→ **Исходный документ**
Тем временем следователи собрали такой убийственный материал, что когда с ним ознакомили Локкарта, он понял, что пули ему не избежать. Все началось с того, что чекисты обратили внимание на каких-то то ли нищих, то ли босяков, которые шныряли около английского посольства. Босяк – он есть босяк, что с него возьмешь. Но наметанный глаз одного из наиболее опытных чекистов обратил внимание на выправку и на походку старательно бедно одетых людей: так держатся и так ходят только хорошо вымуштрованные офицеры. А что они делают около посольства? Зачем туда время от времени заходят? Да и вещмешки, которые они оттуда выносят, явно не пустые и заметно оттягивают плечи.
Поняв, что дело тут нечисто, люди с Лубянки решили организовать подставу, а проще говоря, провокацию. Однажды вечером к Локкарту пожаловали два представительных латыша. Одним из них был командир 1-го дивизиона латышской стрелковой бригады Берзин, другим – его адъютант. Берзин не стал ходить вокруг да около, а прямо сказал, что его люди пребыванием в большевистской России недовольны, что хотят домой, что им осточертело сознание того, что на их штыках держится кровавый режим, и если есть люди, которые горят желанием его свергнуть, то латыши не прочь к ним присоединиться.
Странное дело, но Локкарт на эту простодушную наживку клюнул. Он сказал, что такие люди есть, что они готовы бороться, что средства на эту борьбу тоже есть, вот только их силы разрозненны, но если их объединят известные своим мужеством и своей организованностью латышские стрелки, дело пойдет на лад. После того, как из обещанных 5 миллионов рублей Берзин получил на руки чуть больше одного миллиона, заинтересованные стороны приступили к разработке плана восстания. Два латышских полка должны были двинуться в сторону Вологды и помочь английскому десанту. Оставшимся в Москве предписывалось захватить Кремль и арестовать правительство во главе с Лениным. Кроме того, надо было взорвать мосты через Волхов, чтобы отрезать Петроград и организовать там голод.
Когда Берзин выявил всю сеть, когда ему стало известно, где хранится оружие и где живут заговорщики – а в заговор были вовлечены не только бывшие офицеры, но даже студенты, актрисы и журналисты, – к делу приступили чекисты. Так Локкарт оказался на Лубянке, а потом в подвале Кремля. Он прекрасно понимал, что улик против него так много, что если будет суд, то смертного приговора ему не избежать. И только когда в Англии арестовали и посадили в тюрьму Литвинова, когда правительства Англии и Франции прислали в Москву резкие ноты протеста, когда к ним присоединились нейтральные страны, большевики немного остыли. Но решающее слово было за Лениным. Когда ему стало лучше, когда он стал читать газеты и аналитические справки, которые приносили из Совнаркома, он вызвал Дзержинского и не терпящим возражений тоном приказал:
– Прекратите террор!

→ **Собранный материал**
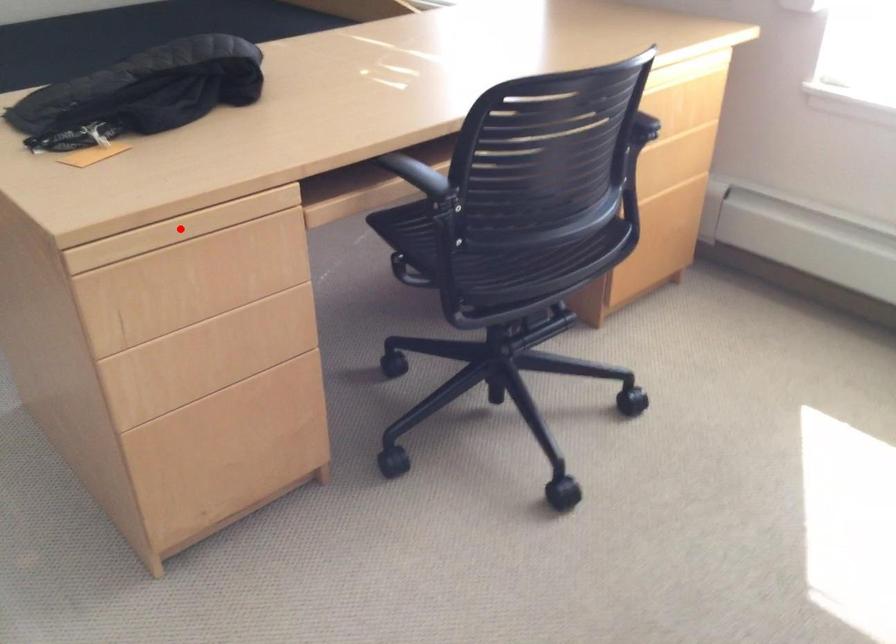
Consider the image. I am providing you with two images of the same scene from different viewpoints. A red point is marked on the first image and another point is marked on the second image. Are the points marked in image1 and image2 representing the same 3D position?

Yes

→ **Набор заданий**
**1)** Ответьте по тексту о заговоре Локкарта:
(а) Какую должность занимал Берзин?
(б) Сколько денег Берзин получил на руки и сколько ему обещали?
(в) Кого арестовали и посадили в тюрьму в Англии?
**2)** Перечислите по тексту о заговоре Локкарта всех, кто был вовлечен в заговор.
**3)** Продолжите текст о заговоре Локкарта, начав сразу после его последней фразы.

→ **Ответы к заданиям**
**1)**
(а) Командир 1-го дивизиона латышской стрелковой бригады.
(б) Чуть больше одного миллиона рублей из обещанных 5 миллионов.
(в) Литвинова.

**2)** Бывшие офицеры, студенты, актрисы, журналисты.

**3)**
Этого было достаточно, чтобы Локкарта и других заговорщиков, которых не успели расстрелять, тут же освободили и через Финляндию отправили на родину. И, знаете, кто провожал Локкарта? Петерс. Да-да, тот самый Петерс, который неоднократно допрашивал и чуть было не расстрелял английского дипломата. И провожал он его не как чекист, а как старый, добрый знакомый. У него хватило то ли совести, то ли наглости обратиться ко вчерашнему арестанту с поразительной по своей простоте просьбой.
– Вы знаете, Локкарт, у меня ведь жена англичанка. Мы давно не виделись. А почта не работает. Не могли бы вы передать ей письмо? – мило улыбаясь, попросил он. – Я, конечно, понимаю, что после всего, что было, вернувшись домой, вы будете проклинать меня и называть злейшим врагом, но я выполнял свой долг.
– Да ладно вам, Петерс, – протянул руку Локкарт. – Давайте ваше письмо. Политика – политикой, но люди должны оставаться людьми.
Локкарт свое слово сдержал и письмо жене Петерса передал. Но увиделись они не скоро, так как сыну латышского батрака было не до личной жизни. Бесконечные аресты, задержания, разоблачения, суды и расстрелы, расстрелы, расстрелы – вот чем, не зная ни сна ни отдыха, занимался Петерс. Став чрезвычайным комиссаром Петрограда, экономя время и подходя к работе творчески, Петерс приказал производить массовые аресты по… телефонным книгам.
– Телефон – предмет роскоши? – вопрошал он своих коллег, проводя экстренное совещание. – Предмет. Дорогостоящий? Дорогостоящий. Значит, тот, кто попал в телефонный справочник, богач, эксплуататор и классовый враг. А раз он классовый враг, то где должен находиться? Правильно, у нас, на Гороховой, 2. Но не долго: камер мало, а врагов много, так что следствие должно быть коротким, а приговор – расстрельным. Красный террор должен быть по-настоящему красным, так что буржуйскую кровь жалеть не будем!
И полились по питерским улицам такие реки крови, каких не было даже при Урицком. Хватали и ставили к стенке всех – вчерашних чиновников, офицеров, профессоров, предпринимателей и просто лиц непролетарского происхождения. Но иезуитский ум Петерса не мог находиться в простое, и он придумал новый ход.
– А что если, – шагая по кабинету, размышлял он вслух, – сыграть на благородных чувствах господ офицеров, воюющих на стороне белых? Они своих родителей, жен и детей любят? Любят. Ради них на жертвы пойти готовы? Готовы. Тогда мы делаем так: арестовываем выводки всех этих поручиков, капитанов и полковников, печатаем списки на листовках и разбрасываем их над позициями золотопогонников. Текст должен был кратким: если не перейдете на сторону красных, ваши семьи будут расстреляны.
– Но они могут сослаться на присягу, – слабо возразил кто-то.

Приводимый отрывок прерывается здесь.